Primary Care Coding Alert

Determine Who Performs What Before Coding 69210

Take this test to see if your cerumen removal guidelines require updating

The AMA silences consultants- various interpretations on 69210 with clear-cut directives on the code's requirement.

One article states a nurse can perform 69210, another stipulates a physician has to provide the service, and yet another advises reserving the code for cases involving instrumentation. What and whom should you believe? CPT Assistant comes to the rescue. Check Your 69210 Coding Aptitude With 3 Scenarios Educate your staff on how to code ear-wax-related encounters--and see if your cerumen coding policy needs updating--with this quick quiz: Question: Which of the following scenarios should you report with 69210 (Removal impacted cerumen [separate procedure], one or both ears)?

1. A nurse removes earwax via irrigation or lavage.

2. A primary-care physician removes earwax via irrigation or lavage.

##############################

**Task list**
a - In the coding alert, what is the full description given for code 69210?
b - For each statement, say whether it agrees with the coding alert, and quote the words that decide it: (i) One article says a nurse can perform 69210. (ii) The quiz is built around five scenarios. (iii) CPT Assistant is presented as resolving the conflicting advice.
c - Continue the coding alert on cerumen removal from its last sentence.
These rows come from a separate source that has no connection to the coding alert.

[Rows from a dataset]

##############################

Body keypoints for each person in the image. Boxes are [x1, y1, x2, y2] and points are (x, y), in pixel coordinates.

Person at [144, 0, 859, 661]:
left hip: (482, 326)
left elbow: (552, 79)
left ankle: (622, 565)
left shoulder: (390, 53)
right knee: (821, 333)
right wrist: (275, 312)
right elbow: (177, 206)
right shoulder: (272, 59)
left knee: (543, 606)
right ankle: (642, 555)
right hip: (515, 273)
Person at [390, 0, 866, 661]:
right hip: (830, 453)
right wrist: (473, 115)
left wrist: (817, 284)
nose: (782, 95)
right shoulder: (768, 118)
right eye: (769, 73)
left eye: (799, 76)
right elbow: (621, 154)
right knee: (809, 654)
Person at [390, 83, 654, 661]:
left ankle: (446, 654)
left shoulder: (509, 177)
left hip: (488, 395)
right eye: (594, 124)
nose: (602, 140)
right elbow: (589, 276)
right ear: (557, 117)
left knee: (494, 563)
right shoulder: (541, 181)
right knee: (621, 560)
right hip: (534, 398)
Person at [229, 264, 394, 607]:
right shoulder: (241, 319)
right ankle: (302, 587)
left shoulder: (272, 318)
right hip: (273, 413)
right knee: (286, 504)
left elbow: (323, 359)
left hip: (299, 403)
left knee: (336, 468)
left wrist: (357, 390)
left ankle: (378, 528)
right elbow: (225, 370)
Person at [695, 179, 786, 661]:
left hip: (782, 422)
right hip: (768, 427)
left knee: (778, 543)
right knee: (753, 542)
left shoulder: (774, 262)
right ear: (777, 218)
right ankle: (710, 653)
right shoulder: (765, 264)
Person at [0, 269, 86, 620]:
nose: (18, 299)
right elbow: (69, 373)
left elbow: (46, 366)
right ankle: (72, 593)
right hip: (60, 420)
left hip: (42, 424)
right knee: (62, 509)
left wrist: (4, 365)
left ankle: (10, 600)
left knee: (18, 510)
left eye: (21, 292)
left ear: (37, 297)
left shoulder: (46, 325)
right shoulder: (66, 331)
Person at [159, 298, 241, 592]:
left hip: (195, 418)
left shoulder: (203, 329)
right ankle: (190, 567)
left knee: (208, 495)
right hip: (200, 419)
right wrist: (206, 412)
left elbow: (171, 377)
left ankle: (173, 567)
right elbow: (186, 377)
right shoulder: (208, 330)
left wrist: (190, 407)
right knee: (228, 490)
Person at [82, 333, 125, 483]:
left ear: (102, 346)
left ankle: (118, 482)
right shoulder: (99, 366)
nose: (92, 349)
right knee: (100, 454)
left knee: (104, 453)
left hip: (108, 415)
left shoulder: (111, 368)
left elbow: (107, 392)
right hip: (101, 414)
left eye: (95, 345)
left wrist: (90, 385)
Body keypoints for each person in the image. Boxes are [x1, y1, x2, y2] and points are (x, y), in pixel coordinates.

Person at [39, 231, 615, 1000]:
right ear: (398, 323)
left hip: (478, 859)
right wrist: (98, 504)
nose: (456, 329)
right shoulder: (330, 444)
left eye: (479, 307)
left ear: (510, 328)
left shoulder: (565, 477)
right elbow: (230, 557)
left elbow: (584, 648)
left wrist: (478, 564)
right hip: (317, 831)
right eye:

##############################

**Responses by task**
a - Removal impacted cerumen (separate procedure), one or both ears.

b -
(i) Yes: "One article states a nurse can perform 69210"
(ii) No: "Check Your 69210 Coding Aptitude With 3 Scenarios"
(iii) Yes: "CPT Assistant comes to the rescue."

c -
3. A patient with earwax as the chief complaint presents to the office. Documentation describes the wax as impacted cerumen because it completely covers the eardrum and causes the patient hearing loss. A primary-care physician removes the impacted cerumen with magnification provided by an otoscope and instruments such as wax curettes, forceps and suction. Answer: Only scenario 3 qualifies as 69210, according to CPT Assistant July 2005. You should report 69210 for impacted cerumen removal only.  Alternative: If a nurse or family physician removes earwax, as in scenarios 1 and 2, you should instead include the work in the appropriate-level E/M code. -CPT 69210's clarification will have a big impact on physicians and coders,- says Linda Weiss, billing and coding specialist at Seattle Primary Physicians. Hopefully, the AMA will eventually create an -ear irrigation- code to identify the procedure's work component as separate from the E/M service, she adds.

To help staff determine whether a case involves impacted cerumen (380.4, Impacted cerumen), use the following definition, offered by the American Academy of Otolaryngology-Head and Neck Surgery. You should consider cerumen impacted if any one or more of the following conditions are present:

- Visual: Cerumen impairs exam of clinically significant portions of the external auditory canal, tympanic membrane, or middle ear condition.

- Qualitative: Extremely hard, dry, irritative cerumen causing symptoms such as pain, itching and/or hearing loss.

- Inflammatory: Associated with foul odor, infection, or dermatitis.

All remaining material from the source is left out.